You have made three separate inquiries, all of which concern the issue of the use of a ""consent to judgment"" to collect a lawyer's fee. I have assumed that a ""consent to judgment"" is the same as a confessed judgment clause, which is a common clause in promissory notes of commercial lenders.
Your first inquiry concerns whether or not a lawyer may use a confessed judgment as a means of collection. Your second inquiry asks whether or not you can use a confessed judgment if you do not reduce a client's fee. Your third, and final, inquiry concerns whether or not an attorney may provide in ""his written fee agreement, that clients sign (along with the fee agreement) several 'consents to judgment' containing blanks,"" which the attorney would fill in from time to time when needed.

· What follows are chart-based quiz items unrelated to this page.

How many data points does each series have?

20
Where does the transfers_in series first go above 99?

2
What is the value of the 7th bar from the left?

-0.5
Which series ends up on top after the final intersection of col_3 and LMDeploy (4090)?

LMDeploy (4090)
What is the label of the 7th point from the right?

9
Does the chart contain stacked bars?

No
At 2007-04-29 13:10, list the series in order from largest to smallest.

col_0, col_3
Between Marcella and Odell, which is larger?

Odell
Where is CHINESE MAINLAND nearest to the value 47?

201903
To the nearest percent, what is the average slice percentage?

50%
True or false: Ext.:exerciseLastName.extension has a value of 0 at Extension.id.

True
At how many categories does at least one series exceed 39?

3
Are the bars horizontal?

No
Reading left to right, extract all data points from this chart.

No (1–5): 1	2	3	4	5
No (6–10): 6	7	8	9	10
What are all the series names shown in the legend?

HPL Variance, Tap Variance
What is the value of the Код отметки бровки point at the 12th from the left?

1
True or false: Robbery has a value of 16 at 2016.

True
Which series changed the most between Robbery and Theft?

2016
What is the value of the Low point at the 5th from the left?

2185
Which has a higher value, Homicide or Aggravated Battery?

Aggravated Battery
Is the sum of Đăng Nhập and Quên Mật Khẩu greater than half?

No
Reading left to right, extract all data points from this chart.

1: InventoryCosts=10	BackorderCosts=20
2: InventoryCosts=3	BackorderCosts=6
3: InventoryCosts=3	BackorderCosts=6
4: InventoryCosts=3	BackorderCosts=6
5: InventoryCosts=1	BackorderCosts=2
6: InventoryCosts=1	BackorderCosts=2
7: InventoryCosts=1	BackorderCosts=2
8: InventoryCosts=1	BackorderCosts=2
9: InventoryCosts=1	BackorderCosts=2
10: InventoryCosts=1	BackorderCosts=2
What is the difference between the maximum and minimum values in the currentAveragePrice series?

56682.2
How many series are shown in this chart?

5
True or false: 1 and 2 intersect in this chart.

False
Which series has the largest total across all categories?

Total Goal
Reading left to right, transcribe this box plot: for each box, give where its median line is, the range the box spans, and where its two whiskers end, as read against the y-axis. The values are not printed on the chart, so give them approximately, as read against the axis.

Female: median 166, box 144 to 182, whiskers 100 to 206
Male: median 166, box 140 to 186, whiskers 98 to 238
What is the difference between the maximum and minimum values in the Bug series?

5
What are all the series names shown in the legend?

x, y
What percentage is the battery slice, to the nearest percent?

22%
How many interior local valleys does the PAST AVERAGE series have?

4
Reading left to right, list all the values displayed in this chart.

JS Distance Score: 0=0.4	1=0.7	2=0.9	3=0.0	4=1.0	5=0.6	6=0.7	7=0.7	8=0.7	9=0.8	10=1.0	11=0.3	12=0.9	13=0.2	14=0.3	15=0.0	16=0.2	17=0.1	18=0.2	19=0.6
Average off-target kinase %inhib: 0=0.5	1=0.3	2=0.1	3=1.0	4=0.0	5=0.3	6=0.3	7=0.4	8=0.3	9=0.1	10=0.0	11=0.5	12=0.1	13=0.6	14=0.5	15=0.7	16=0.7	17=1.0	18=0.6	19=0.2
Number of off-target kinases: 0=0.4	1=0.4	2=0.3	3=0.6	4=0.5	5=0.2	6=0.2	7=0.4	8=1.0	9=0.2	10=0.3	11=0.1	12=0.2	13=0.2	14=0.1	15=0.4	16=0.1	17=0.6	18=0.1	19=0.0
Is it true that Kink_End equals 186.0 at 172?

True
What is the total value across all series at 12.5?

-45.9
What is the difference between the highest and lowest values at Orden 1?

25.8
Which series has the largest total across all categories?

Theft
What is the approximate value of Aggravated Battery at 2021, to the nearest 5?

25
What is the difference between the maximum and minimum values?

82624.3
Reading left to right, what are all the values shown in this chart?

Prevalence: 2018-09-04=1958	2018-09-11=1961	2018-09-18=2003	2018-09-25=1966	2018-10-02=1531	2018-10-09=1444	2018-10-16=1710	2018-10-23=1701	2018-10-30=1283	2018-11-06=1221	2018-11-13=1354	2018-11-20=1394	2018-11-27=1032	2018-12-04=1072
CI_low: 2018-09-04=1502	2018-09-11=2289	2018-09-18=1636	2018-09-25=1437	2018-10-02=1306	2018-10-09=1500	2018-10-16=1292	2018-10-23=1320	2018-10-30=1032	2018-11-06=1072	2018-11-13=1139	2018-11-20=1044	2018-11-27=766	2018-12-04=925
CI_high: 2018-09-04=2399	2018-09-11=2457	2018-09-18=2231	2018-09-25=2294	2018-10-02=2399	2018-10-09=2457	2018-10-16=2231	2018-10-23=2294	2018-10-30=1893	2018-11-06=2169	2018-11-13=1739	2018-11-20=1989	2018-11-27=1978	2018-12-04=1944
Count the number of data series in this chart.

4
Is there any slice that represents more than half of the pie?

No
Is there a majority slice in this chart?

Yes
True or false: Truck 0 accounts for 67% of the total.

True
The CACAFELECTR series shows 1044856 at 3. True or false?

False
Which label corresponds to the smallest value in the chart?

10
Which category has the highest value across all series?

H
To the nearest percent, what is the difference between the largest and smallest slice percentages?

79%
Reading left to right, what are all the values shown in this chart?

This Committee has entertained the issue of collection of attorney fees using confessed judgment clauses in promissory notes and concluded, in Ethics Docket 83-22, that the Code of Professional Responsibility, now entitled the Maryland Rules of Professional Conduct, imposes a duty of loyalty on lawyers to their clients. This duty requires a lawyer to insure that his client knowingly and voluntarily signs an instrument. Ethics Docket 83-22 discusses this knowing and voluntary decision.
The Committee understands that there may be federal and state requirements on the use of confessed judgment clauses. Therefore, the voluntary ad knowing decision of your client should include an explanation of the legal requirements of confessed judgment clauses as well.